DATA TO USE Start Marker
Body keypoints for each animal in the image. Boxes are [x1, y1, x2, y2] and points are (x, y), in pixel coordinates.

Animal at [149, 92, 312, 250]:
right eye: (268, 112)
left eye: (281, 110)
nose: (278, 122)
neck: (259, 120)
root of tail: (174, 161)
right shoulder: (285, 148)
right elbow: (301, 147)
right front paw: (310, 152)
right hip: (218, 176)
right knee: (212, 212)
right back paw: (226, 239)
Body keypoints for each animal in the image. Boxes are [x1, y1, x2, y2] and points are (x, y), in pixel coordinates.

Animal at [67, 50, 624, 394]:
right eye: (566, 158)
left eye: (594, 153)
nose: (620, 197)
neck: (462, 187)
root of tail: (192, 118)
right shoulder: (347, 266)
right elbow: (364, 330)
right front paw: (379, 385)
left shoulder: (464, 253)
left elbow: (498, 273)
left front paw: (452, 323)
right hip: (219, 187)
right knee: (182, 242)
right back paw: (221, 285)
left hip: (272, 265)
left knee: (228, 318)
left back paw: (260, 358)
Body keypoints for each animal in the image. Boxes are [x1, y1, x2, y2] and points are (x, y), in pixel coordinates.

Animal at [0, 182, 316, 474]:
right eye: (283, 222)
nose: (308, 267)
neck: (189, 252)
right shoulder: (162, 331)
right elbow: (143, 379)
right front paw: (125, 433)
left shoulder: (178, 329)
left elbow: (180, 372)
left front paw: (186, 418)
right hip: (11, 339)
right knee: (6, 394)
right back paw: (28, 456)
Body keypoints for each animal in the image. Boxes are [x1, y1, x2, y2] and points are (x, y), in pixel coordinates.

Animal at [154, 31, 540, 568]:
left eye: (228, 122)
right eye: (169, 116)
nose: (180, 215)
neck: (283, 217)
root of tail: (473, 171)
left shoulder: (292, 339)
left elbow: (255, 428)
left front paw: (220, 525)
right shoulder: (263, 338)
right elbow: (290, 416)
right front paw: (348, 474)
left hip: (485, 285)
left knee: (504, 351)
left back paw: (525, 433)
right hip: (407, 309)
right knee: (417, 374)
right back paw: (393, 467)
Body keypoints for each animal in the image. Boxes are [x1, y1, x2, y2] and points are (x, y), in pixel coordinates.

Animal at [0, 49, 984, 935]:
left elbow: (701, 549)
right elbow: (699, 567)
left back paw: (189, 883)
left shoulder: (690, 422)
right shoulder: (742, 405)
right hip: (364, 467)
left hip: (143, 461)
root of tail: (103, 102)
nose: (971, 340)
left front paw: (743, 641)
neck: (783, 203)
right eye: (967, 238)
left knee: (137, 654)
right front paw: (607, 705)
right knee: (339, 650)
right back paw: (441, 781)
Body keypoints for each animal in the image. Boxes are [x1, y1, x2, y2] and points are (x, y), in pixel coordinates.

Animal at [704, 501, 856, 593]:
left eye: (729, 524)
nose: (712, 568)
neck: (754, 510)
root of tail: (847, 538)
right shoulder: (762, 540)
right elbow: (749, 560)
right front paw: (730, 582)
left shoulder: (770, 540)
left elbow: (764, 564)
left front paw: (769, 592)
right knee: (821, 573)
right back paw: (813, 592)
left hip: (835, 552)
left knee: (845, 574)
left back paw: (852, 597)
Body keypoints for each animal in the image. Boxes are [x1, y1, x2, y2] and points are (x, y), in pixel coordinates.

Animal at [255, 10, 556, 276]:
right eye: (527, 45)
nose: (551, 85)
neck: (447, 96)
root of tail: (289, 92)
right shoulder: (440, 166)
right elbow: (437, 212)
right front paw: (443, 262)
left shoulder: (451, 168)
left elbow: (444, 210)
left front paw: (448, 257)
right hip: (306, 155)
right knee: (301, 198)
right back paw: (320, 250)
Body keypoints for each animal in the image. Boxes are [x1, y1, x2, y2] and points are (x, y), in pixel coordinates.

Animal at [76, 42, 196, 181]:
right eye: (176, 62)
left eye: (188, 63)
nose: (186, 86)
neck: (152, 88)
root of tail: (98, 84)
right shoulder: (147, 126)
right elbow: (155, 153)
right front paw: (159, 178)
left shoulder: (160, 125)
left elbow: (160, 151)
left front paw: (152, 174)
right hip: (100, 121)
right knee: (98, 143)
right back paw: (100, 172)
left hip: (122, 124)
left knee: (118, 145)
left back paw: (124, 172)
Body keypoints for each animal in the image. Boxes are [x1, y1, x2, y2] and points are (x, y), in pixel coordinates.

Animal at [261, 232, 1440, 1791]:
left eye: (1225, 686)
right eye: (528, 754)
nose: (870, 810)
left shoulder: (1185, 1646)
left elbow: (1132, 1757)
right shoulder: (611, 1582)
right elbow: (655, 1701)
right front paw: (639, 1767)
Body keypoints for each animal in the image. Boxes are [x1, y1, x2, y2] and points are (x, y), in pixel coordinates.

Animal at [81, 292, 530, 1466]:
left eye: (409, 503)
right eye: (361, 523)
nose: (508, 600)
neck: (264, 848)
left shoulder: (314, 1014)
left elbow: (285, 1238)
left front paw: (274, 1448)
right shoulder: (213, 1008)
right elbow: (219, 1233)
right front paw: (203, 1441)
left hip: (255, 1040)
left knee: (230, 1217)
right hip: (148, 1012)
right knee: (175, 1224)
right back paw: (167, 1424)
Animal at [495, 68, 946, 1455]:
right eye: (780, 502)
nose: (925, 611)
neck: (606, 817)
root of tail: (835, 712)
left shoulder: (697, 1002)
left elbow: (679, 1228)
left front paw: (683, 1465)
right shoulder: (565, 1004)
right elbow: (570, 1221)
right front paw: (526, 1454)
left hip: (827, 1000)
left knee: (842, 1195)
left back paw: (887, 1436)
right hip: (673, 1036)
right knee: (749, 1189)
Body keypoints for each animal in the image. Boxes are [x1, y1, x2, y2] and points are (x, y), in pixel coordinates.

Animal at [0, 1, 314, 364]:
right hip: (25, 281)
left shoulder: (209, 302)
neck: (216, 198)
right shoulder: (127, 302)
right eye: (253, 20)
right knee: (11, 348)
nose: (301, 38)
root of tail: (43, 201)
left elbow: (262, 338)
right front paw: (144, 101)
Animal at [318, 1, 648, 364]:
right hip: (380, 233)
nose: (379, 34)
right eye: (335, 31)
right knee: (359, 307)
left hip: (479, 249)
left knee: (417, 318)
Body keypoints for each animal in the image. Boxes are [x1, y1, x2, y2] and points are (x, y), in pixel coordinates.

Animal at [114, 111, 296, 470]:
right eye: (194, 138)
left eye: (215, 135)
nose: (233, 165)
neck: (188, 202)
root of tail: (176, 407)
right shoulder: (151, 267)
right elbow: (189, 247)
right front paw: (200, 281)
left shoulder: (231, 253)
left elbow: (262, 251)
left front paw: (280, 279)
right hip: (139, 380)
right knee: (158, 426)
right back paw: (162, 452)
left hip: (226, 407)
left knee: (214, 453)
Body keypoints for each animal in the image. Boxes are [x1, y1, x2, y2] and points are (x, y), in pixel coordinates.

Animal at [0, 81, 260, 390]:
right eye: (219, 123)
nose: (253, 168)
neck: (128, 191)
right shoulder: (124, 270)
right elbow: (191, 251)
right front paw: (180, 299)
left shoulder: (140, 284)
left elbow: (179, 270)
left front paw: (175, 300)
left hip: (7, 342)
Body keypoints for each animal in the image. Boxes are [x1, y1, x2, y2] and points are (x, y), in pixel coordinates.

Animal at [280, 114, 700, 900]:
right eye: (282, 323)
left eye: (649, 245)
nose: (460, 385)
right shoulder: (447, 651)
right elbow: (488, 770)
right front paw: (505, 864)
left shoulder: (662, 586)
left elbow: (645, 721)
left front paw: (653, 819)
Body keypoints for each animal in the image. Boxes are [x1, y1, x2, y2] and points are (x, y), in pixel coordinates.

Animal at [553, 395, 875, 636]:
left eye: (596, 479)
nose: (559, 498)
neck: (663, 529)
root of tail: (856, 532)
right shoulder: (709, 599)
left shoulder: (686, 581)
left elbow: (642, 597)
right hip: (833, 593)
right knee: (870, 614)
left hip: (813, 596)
DATA TO USE End Marker
Exactly as written, repeat each line from the beginning of the data above to the line containing "left back paw: (260, 358)", inclusive.

THE ANSWER:
Body keypoints for each animal in the image. Boxes are [x1, y1, x2, y2] and points are (x, y), in pixel coordinates.

Animal at [149, 92, 312, 250]:
right eye: (268, 112)
left eye: (281, 110)
nose: (278, 122)
neck: (259, 120)
root of tail: (174, 161)
right shoulder: (285, 148)
right elbow: (301, 147)
right front paw: (310, 152)
right hip: (218, 176)
right knee: (212, 212)
right back paw: (226, 239)
Body keypoints for each animal in the image. Boxes are [x1, y1, x2, y2] and points are (x, y), in pixel coordinates.

Animal at [67, 50, 624, 394]:
right eye: (566, 158)
left eye: (594, 153)
nose: (620, 197)
neck: (462, 187)
root of tail: (192, 118)
right shoulder: (347, 266)
right elbow: (364, 330)
right front paw: (379, 385)
left shoulder: (464, 253)
left elbow: (498, 273)
left front paw: (452, 323)
right hip: (219, 187)
right knee: (182, 242)
right back paw: (221, 285)
left hip: (272, 265)
left knee: (228, 318)
left back paw: (260, 358)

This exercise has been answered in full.